__The data__.
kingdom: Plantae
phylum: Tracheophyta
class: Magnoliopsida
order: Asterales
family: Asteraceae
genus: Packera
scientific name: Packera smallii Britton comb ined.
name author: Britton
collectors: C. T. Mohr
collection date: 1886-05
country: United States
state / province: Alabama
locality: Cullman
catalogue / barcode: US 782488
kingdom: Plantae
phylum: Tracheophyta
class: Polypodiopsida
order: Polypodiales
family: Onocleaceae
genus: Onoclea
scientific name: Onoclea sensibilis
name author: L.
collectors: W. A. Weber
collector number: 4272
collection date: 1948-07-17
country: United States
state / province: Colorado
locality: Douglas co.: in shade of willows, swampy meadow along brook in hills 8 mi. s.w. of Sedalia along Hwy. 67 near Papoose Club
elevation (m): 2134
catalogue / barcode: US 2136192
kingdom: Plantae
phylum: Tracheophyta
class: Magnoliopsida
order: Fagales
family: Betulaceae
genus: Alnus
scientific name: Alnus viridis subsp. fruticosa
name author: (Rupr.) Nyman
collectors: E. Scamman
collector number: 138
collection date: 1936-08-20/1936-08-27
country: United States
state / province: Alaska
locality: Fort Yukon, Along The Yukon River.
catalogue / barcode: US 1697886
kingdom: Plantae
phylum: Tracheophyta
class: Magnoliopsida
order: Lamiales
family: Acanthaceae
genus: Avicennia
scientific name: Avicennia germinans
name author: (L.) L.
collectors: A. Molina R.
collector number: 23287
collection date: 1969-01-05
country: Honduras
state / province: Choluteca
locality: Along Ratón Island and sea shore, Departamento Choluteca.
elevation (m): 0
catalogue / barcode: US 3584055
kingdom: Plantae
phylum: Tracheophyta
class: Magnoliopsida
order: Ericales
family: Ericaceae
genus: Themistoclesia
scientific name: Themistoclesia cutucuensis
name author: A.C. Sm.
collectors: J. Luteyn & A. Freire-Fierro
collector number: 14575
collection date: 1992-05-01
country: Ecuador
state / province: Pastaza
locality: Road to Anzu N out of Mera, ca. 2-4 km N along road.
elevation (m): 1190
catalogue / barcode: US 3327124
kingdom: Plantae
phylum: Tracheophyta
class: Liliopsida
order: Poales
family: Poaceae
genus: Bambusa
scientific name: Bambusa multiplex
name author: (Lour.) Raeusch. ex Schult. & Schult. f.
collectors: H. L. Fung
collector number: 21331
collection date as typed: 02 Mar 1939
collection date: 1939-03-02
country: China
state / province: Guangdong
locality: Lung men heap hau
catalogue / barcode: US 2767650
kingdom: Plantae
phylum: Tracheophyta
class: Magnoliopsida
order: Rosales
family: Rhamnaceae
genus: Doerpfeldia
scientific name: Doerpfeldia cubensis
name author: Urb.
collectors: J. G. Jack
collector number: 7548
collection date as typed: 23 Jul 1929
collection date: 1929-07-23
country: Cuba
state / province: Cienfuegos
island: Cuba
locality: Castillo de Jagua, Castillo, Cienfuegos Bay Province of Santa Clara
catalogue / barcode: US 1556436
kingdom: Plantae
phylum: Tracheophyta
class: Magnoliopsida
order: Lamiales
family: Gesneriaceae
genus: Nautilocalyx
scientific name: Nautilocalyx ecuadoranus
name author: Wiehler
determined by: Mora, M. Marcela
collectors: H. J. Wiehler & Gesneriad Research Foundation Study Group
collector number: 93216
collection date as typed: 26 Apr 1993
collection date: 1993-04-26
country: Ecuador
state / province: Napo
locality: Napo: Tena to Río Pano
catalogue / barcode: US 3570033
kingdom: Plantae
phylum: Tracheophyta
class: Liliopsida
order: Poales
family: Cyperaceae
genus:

__Work to be completed__.
Copy the lines starting at the one containing "scientific name: Themistoclesia cutucuensis" and ending at the one containing "genus: Bambusa", with both of those lines included.

__Expected answer__.
scientific name: Themistoclesia cutucuensis
name author: A.C. Sm.
collectors: J. Luteyn & A. Freire-Fierro
collector number: 14575
collection date: 1992-05-01
country: Ecuador
state / province: Pastaza
locality: Road to Anzu N out of Mera, ca. 2-4 km N along road.
elevation (m): 1190
catalogue / barcode: US 3327124
kingdom: Plantae
phylum: Tracheophyta
class: Liliopsida
order: Poales
family: Poaceae
genus: Bambusa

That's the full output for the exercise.